The songs have been written and are rarin’ to go. The soon-to-be-recorded album promises a mixture of moods and tempos, with perhaps slightly more emphasis on the upbeat than some past efforts. “Half of the songs I’ve written are these super-funky, dancey tunes,” Shepard says. “I felt a need to go crazy, a little bit, on this album. I’m making sure I’ve got a few songs that really focus on that element—the soulful groove, not as a cliché, but in my own way. And there are even a couple of really catchy, fun, pure pop songs in the lineup, and I’m excited about them, because they’re going to be great to play live.” But the woman who wrote and sang “Baby, Don’t You Break My Heart Slow” is never about to leave every eye in the house dry. “I’ve heard that Paul Simon fills four legal pads with lyrics for one song alone,” she says. “I may not fill four, but when I’m writing an extremely honest, painful ballad, of which there are a few on this album, I do fill up about two!”
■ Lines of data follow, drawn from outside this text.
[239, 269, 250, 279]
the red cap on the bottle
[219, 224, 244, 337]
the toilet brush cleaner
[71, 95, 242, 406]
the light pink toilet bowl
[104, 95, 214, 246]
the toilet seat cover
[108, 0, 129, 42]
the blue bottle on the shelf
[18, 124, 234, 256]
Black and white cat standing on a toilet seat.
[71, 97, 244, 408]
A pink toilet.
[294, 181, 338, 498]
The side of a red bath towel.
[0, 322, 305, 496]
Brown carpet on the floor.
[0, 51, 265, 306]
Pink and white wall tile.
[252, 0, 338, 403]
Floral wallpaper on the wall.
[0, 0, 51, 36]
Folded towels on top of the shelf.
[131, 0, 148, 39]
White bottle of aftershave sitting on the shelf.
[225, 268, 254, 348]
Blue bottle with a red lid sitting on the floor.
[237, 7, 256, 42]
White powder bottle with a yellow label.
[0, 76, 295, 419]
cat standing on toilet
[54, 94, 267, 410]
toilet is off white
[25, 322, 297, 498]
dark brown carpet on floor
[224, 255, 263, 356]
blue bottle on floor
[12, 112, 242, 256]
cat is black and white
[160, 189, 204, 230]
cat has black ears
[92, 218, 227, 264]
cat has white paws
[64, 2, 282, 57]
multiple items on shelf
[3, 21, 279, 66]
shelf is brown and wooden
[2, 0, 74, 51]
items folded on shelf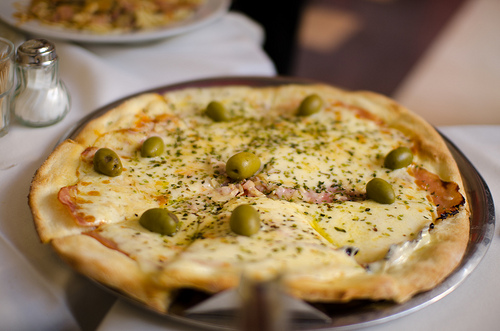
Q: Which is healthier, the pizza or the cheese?
A: The cheese is healthier than the pizza.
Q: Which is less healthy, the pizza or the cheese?
A: The pizza is less healthy than the cheese.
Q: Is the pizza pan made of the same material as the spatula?
A: Yes, both the pizza pan and the spatula are made of metal.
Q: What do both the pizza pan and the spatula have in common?
A: The material, both the pizza pan and the spatula are metallic.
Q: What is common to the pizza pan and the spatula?
A: The material, both the pizza pan and the spatula are metallic.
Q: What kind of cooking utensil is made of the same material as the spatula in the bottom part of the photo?
A: The pizza pan is made of the same material as the spatula.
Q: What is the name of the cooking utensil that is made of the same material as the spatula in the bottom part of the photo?
A: The cooking utensil is a pizza pan.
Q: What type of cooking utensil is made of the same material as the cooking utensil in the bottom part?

Shepard is charging into this project coming off one of the most unexpected and exhilarating experiences of her career: her belated debut as a musical stage actress. Rock & Roll Hall of Fame legend Randy Newman hand-picked her to play the part of Martha in his version of Faust, which thrilled audiences at New York’s City Center this summer. For her first stage acting role, Shepard earned such grand reviews from New York’s tough theater critics, you could almost believe she’d paid off the devil. Said Playbill: “Indie-pop singer/songwriter Shepard was the find of the evening, at least for audiences unfamiliar with her five years of acting and singing on Ally McBeal.” The Theatermania.com critic called the Newman/Shepard duet of “Feels Like Home” “one of the year’s great stage moments to date.” New York Times theater critic Christopher Isherwood weighed in with a rave, too, calling her duet with Newman on “Feels Like Home” “the song that received the warmest reception” and adding: “Ms. Shepard’s soulful singing brought out the yearning quality in Mr. Newman’s own.”
“In Faust, I was a sassy little tart and kind of a bitch,” she laughs. In other words, not typecasting. “I was wearing high heels and a black dress and vamping around and doing some dancing and sweeping my hand across the piano and flirting with the Devil (Newman).” Those comedic aspects were a kick, but she admits she felt most in her element when the show took a turn for the earnest with “Feels Like Home,” one of Newman’s best-loved and most sincerely felt ballads. “I definitely knew how to do that: sing a song that has that much feeling. I remember how powerful it felt, and what a relief it was, after the bigger, showier numbers with acting and dancing… it really did feel like home.”
Meanwhile, fans would argue that it’s been too long away from her natural home as an artist, making the kind of solo studio albums that would inevitably get her described as “soulful” in each review even if “Searchin’ My Soul” hadn’t emerged as her signature song.
The likely title track from the coming album, “Rookie,” is a song about… not being a rookie. “It’s actually the opposite of what the title suggests,” Shepard says. “It’s about a person who’s been around the block… around all the blocks! The chorus says ‘I’m not a rookie,’ and it really conveys this feeling that I’m a ‘bad-ass’ who’s going to throw it down.” Bad-ass? Maybe playing the Devil’s girlfriend in Faust had some kind of lasting effect after all. In any case, if you want to hear just how upbeat Shepard has gotten in the years since her previous album, there’s just one course for a fan to follow: Baby, don’t you kick her start slow.